:: LISTED RECORDS ::
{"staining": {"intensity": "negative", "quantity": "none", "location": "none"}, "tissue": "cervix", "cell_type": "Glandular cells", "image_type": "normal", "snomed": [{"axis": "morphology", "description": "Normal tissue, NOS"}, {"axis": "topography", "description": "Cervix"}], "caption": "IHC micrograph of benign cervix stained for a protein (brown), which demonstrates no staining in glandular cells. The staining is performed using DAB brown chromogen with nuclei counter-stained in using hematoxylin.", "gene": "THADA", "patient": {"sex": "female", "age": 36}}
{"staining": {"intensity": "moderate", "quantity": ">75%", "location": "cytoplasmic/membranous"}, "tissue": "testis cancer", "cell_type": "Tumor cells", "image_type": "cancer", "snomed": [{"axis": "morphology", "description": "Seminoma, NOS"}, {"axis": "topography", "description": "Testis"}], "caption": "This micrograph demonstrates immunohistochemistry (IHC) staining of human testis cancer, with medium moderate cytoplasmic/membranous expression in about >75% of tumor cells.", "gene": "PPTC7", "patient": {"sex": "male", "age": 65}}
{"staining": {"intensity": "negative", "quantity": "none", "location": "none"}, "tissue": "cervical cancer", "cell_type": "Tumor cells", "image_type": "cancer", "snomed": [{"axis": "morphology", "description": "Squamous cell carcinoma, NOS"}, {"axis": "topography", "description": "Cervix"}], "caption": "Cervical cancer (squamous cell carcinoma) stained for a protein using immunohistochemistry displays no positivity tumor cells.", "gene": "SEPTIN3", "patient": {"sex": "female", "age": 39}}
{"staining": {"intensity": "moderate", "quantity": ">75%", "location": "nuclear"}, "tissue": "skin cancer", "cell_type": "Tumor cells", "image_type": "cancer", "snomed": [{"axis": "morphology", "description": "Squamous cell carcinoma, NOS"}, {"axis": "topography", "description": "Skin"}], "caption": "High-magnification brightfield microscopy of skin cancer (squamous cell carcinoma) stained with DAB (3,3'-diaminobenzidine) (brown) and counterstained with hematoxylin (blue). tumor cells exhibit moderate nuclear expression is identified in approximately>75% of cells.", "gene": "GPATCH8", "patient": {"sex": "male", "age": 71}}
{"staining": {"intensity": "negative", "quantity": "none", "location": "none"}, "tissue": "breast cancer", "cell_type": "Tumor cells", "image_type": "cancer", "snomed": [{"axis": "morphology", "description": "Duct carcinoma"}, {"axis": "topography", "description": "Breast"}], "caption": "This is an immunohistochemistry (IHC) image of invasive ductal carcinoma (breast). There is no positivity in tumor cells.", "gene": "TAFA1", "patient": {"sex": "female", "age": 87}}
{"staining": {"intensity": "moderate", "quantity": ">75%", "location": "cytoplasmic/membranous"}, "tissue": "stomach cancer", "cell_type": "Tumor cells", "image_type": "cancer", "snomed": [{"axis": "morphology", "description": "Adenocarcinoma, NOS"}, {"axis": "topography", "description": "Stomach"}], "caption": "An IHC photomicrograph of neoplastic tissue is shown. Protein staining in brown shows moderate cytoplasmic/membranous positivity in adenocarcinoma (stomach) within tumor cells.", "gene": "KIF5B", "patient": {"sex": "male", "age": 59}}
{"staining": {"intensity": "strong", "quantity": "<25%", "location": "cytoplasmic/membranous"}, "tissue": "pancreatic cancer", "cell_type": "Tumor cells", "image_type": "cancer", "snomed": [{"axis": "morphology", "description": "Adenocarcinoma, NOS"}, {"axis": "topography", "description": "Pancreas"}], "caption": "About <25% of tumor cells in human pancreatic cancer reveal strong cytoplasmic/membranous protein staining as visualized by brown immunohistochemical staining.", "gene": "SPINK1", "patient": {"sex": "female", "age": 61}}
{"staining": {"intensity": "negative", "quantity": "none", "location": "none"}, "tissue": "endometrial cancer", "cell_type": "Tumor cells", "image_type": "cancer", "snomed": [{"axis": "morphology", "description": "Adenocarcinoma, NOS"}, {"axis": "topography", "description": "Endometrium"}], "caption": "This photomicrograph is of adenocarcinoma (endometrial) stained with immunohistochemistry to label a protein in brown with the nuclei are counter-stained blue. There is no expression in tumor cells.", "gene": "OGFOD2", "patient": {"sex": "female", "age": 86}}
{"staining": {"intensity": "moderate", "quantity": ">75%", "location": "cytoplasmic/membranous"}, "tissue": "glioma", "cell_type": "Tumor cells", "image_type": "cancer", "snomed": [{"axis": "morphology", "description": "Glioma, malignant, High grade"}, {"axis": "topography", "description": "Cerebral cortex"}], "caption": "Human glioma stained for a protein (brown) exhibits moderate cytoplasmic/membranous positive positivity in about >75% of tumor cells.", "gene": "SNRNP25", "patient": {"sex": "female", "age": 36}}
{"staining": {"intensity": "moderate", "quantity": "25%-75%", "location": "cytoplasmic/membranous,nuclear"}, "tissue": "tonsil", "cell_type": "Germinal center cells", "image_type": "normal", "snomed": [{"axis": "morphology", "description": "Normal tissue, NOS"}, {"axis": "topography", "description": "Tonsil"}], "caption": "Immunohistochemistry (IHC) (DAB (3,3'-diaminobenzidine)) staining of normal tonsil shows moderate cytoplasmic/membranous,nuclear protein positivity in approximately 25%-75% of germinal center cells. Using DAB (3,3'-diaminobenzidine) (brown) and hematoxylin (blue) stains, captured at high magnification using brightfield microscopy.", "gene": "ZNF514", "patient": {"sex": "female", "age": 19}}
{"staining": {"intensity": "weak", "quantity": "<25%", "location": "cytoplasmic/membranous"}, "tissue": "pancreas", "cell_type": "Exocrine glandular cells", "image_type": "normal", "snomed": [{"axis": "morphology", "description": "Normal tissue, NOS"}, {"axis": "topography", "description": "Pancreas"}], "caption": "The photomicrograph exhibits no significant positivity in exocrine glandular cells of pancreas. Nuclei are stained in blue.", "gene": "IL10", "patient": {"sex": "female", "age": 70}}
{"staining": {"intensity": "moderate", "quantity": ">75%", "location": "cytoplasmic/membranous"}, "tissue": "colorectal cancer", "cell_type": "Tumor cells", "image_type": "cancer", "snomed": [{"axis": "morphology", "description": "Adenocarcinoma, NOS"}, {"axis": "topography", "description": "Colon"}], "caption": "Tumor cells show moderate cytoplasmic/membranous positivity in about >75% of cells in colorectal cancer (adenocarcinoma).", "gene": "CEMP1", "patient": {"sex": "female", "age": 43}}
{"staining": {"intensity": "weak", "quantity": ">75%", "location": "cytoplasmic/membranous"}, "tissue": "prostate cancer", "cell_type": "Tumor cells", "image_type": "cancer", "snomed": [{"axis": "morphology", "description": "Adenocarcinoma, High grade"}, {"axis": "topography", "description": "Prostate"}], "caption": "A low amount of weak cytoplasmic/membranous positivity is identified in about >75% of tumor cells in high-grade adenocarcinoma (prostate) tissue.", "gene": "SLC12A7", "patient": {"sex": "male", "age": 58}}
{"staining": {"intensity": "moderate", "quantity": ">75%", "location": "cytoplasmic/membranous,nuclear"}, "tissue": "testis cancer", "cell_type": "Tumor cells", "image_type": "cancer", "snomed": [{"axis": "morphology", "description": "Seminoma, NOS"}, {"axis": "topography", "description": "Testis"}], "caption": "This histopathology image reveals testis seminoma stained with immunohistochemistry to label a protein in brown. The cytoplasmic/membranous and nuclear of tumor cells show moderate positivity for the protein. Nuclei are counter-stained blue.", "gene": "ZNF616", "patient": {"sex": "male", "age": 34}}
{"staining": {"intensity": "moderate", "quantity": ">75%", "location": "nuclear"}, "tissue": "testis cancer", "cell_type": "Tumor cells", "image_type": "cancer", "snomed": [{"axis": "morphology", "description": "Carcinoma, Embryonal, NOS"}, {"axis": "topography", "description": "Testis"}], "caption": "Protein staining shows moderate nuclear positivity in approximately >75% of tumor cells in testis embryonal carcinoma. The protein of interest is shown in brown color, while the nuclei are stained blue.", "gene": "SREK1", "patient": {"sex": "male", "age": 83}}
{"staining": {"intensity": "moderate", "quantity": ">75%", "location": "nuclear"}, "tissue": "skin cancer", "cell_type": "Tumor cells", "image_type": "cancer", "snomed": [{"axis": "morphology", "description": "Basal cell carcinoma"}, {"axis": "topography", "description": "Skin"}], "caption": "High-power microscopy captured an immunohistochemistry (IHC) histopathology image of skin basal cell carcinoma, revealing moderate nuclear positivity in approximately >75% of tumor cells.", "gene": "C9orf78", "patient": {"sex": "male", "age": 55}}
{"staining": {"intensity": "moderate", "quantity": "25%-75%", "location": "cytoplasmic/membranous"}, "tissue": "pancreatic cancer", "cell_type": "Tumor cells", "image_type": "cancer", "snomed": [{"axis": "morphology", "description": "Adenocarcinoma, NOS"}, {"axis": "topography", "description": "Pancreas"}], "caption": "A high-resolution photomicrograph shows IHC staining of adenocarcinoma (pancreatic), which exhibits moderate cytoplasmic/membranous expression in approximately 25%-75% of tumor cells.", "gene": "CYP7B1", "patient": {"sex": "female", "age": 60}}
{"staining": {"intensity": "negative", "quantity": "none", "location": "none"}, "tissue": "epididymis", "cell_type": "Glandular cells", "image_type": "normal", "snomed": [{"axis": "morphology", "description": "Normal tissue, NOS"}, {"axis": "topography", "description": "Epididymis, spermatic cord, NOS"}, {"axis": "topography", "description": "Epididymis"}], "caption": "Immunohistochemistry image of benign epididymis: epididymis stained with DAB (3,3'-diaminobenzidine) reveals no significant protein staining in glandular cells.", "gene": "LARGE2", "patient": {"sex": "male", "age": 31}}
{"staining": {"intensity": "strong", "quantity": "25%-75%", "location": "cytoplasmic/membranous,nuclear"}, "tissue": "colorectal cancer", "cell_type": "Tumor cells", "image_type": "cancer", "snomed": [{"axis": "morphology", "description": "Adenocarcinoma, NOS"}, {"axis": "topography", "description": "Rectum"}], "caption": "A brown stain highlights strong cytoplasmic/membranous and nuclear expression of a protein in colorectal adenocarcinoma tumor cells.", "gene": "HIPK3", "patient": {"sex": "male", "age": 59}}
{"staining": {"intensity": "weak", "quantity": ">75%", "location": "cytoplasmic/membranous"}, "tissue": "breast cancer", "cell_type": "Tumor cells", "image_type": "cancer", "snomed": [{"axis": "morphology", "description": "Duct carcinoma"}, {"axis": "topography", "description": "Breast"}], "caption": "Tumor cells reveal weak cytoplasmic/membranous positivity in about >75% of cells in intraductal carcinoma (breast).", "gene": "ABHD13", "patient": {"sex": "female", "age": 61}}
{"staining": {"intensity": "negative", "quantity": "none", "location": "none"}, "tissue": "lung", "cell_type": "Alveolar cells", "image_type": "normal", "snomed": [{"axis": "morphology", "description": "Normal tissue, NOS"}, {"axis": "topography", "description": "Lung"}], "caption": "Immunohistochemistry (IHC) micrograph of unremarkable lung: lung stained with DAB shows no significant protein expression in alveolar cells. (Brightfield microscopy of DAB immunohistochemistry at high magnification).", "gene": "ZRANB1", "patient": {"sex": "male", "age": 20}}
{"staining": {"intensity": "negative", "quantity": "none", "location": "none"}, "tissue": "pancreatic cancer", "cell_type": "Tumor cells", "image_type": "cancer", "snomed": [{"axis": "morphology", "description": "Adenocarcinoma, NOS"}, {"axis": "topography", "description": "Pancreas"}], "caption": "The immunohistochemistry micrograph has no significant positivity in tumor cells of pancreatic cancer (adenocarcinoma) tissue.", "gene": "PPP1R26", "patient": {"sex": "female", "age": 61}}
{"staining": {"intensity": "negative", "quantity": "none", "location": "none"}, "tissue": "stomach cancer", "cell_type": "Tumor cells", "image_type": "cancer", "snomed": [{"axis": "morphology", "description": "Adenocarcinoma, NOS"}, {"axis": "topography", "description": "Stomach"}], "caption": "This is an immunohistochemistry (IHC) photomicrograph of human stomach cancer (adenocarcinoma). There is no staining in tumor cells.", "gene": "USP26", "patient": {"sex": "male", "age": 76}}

:: ACTIVITY ::
Everything in the material above from the line that has "high-resolution photomicrograph shows" through the line that has "cells reveal weak" must be duplicated exactly, with no other lines given.

:: ANSWER TO THIS TASK ::
{"staining": {"intensity": "moderate", "quantity": "25%-75%", "location": "cytoplasmic/membranous"}, "tissue": "pancreatic cancer", "cell_type": "Tumor cells", "image_type": "cancer", "snomed": [{"axis": "morphology", "description": "Adenocarcinoma, NOS"}, {"axis": "topography", "description": "Pancreas"}], "caption": "A high-resolution photomicrograph shows IHC staining of adenocarcinoma (pancreatic), which exhibits moderate cytoplasmic/membranous expression in approximately 25%-75% of tumor cells.", "gene": "CYP7B1", "patient": {"sex": "female", "age": 60}}
{"staining": {"intensity": "negative", "quantity": "none", "location": "none"}, "tissue": "epididymis", "cell_type": "Glandular cells", "image_type": "normal", "snomed": [{"axis": "morphology", "description": "Normal tissue, NOS"}, {"axis": "topography", "description": "Epididymis, spermatic cord, NOS"}, {"axis": "topography", "description": "Epididymis"}], "caption": "Immunohistochemistry image of benign epididymis: epididymis stained with DAB (3,3'-diaminobenzidine) reveals no significant protein staining in glandular cells.", "gene": "LARGE2", "patient": {"sex": "male", "age": 31}}
{"staining": {"intensity": "strong", "quantity": "25%-75%", "location": "cytoplasmic/membranous,nuclear"}, "tissue": "colorectal cancer", "cell_type": "Tumor cells", "image_type": "cancer", "snomed": [{"axis": "morphology", "description": "Adenocarcinoma, NOS"}, {"axis": "topography", "description": "Rectum"}], "caption": "A brown stain highlights strong cytoplasmic/membranous and nuclear expression of a protein in colorectal adenocarcinoma tumor cells.", "gene": "HIPK3", "patient": {"sex": "male", "age": 59}}
{"staining": {"intensity": "weak", "quantity": ">75%", "location": "cytoplasmic/membranous"}, "tissue": "breast cancer", "cell_type": "Tumor cells", "image_type": "cancer", "snomed": [{"axis": "morphology", "description": "Duct carcinoma"}, {"axis": "topography", "description": "Breast"}], "caption": "Tumor cells reveal weak cytoplasmic/membranous positivity in about >75% of cells in intraductal carcinoma (breast).", "gene": "ABHD13", "patient": {"sex": "female", "age": 61}}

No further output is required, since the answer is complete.